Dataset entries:
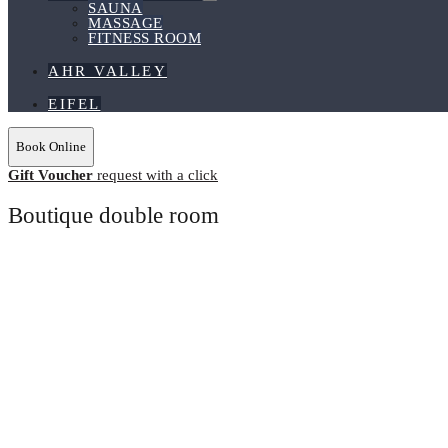
Menu
SAUNA
Toggle
MASSAGE
FITNESS ROOM
AHR VALLEY
EIFEL
Book Online
Gift Voucher
request with a click
Boutique double room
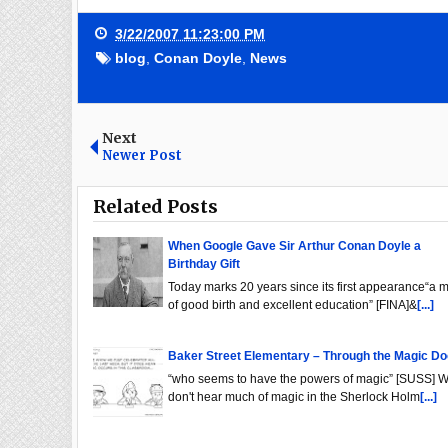
3/22/2007 11:23:00 PM
blog
,
Conan Doyle
,
News
Next
Newer Post
Related Posts
When Google Gave Sir Arthur Conan Doyle a
Birthday Gift
Today marks 20 years since its first appearance“a 
of good birth and excellent education” [FINA]&
[...]
Baker Street Elementary – Through the Magic Do
“who seems to have the powers of magic” [SUSS] 
don't hear much of magic in the Sherlock Holm
[...]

Assignment: Every line above carrying the word "Doyle" needs to be shown.

Answer section:
Conan Doyle
When Google Gave Sir Arthur Conan Doyle a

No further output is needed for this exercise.